▶ _Exercise prompt_
Exact transcription with no images: write out all of the entries below.

▶ _Input records_
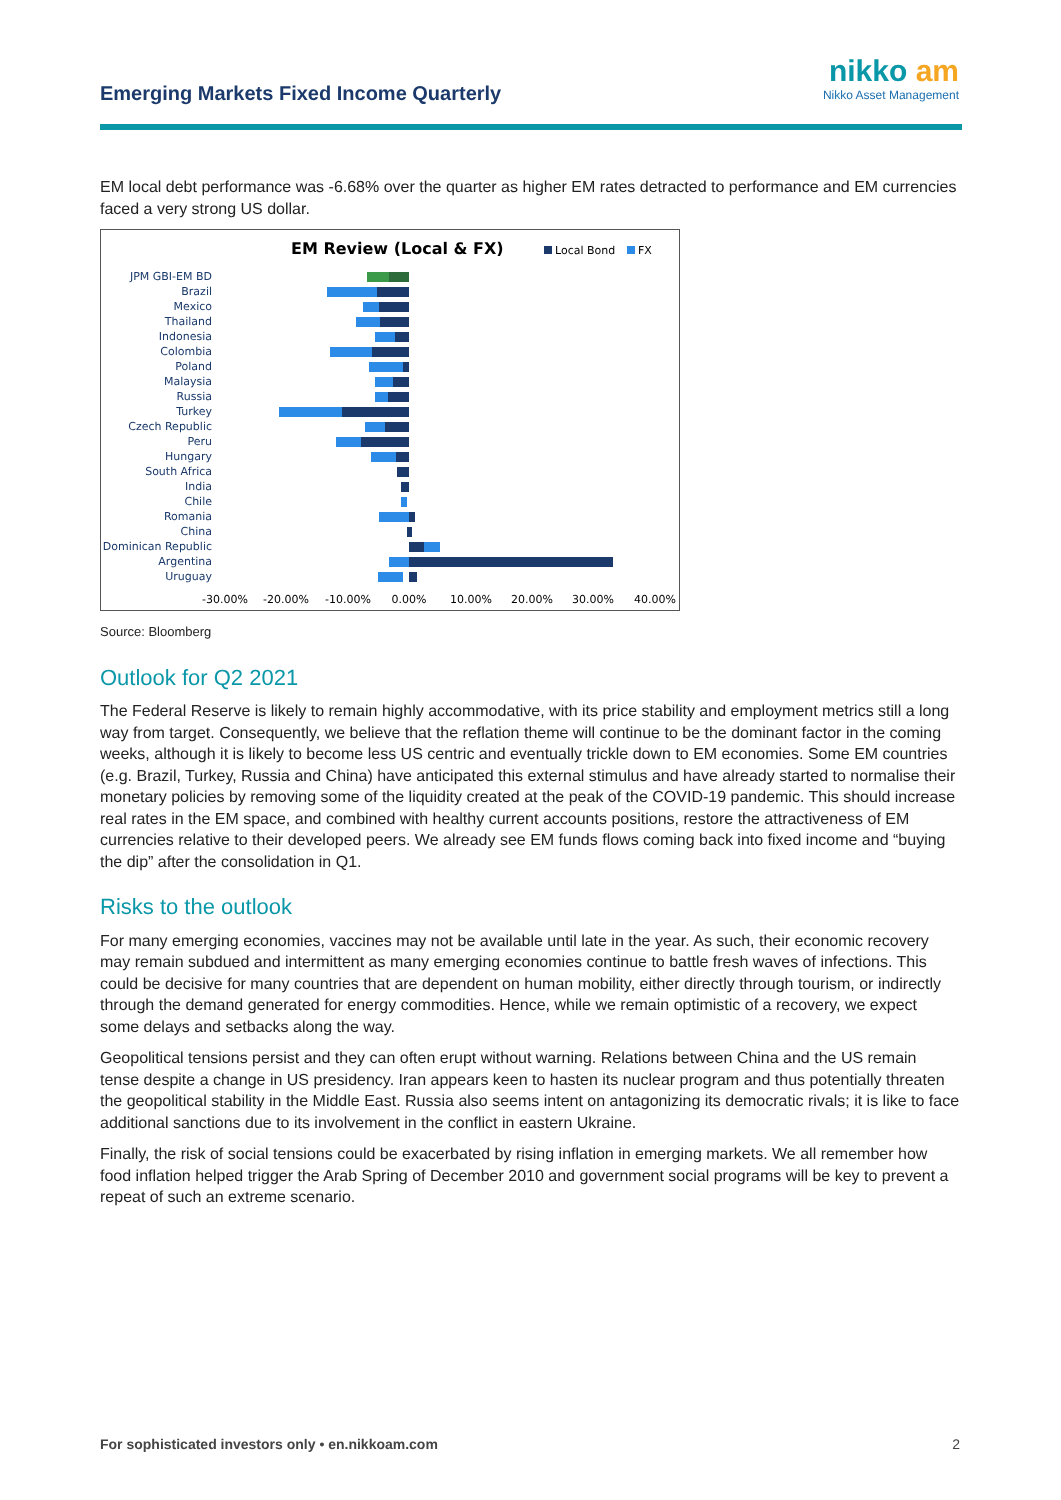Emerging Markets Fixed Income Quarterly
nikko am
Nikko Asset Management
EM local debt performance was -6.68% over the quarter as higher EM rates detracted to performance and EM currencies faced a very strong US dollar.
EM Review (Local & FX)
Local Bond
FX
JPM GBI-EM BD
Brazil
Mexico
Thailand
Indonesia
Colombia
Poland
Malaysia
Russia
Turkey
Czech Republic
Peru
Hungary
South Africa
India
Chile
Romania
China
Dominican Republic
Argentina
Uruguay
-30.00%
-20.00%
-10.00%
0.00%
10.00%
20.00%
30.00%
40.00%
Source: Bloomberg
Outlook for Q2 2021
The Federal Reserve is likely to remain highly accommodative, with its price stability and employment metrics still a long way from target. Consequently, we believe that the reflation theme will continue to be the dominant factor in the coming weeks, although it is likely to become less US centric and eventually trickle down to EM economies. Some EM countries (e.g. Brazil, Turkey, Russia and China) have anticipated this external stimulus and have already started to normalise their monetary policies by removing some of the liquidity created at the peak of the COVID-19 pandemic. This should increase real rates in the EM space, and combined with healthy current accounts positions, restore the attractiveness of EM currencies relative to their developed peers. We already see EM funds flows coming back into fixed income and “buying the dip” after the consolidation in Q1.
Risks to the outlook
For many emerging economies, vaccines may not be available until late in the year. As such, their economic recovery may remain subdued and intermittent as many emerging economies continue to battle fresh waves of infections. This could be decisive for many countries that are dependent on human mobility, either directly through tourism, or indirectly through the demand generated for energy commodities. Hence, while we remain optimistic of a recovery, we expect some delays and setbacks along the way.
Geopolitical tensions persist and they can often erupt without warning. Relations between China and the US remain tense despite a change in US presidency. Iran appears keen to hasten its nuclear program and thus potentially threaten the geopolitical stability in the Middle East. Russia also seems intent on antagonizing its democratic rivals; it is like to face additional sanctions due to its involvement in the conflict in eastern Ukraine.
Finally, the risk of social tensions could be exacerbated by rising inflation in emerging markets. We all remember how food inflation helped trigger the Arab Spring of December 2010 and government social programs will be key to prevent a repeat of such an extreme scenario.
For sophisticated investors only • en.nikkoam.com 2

▶ _Exercise result_
Emerging Markets Fixed Income Quarterly
nikko am
Nikko Asset Management
EM local debt performance was -6.68% over the quarter as higher EM rates detracted to performance and EM currencies faced a very strong US dollar.
EM Review (Local & FX)
Local Bond
FX
JPM GBI-EM BD
Brazil
Mexico
Thailand
Indonesia
Colombia
Poland
Malaysia
Russia
Turkey
Czech Republic
Peru
Hungary
South Africa
India
Chile
Romania
China
Dominican Republic
Argentina
Uruguay
-30.00%
-20.00%
-10.00%
0.00%
10.00%
20.00%
30.00%
40.00%
Source: Bloomberg
Outlook for Q2 2021
The Federal Reserve is likely to remain highly accommodative, with its price stability and employment metrics still a long way from target. Consequently, we believe that the reflation theme will continue to be the dominant factor in the coming weeks, although it is likely to become less US centric and eventually trickle down to EM economies. Some EM countries (e.g. Brazil, Turkey, Russia and China) have anticipated this external stimulus and have already started to normalise their monetary policies by removing some of the liquidity created at the peak of the COVID-19 pandemic. This should increase real rates in the EM space, and combined with healthy current accounts positions, restore the attractiveness of EM currencies relative to their developed peers. We already see EM funds flows coming back into fixed income and “buying the dip” after the consolidation in Q1.
Risks to the outlook
For many emerging economies, vaccines may not be available until late in the year. As such, their economic recovery may remain subdued and intermittent as many emerging economies continue to battle fresh waves of infections. This could be decisive for many countries that are dependent on human mobility, either directly through tourism, or indirectly through the demand generated for energy commodities. Hence, while we remain optimistic of a recovery, we expect some delays and setbacks along the way.
Geopolitical tensions persist and they can often erupt without warning. Relations between China and the US remain tense despite a change in US presidency. Iran appears keen to hasten its nuclear program and thus potentially threaten the geopolitical stability in the Middle East. Russia also seems intent on antagonizing its democratic rivals; it is like to face additional sanctions due to its involvement in the conflict in eastern Ukraine.
Finally, the risk of social tensions could be exacerbated by rising inflation in emerging markets. We all remember how food inflation helped trigger the Arab Spring of December 2010 and government social programs will be key to prevent a repeat of such an extreme scenario.
For sophisticated investors only • en.nikkoam.com 2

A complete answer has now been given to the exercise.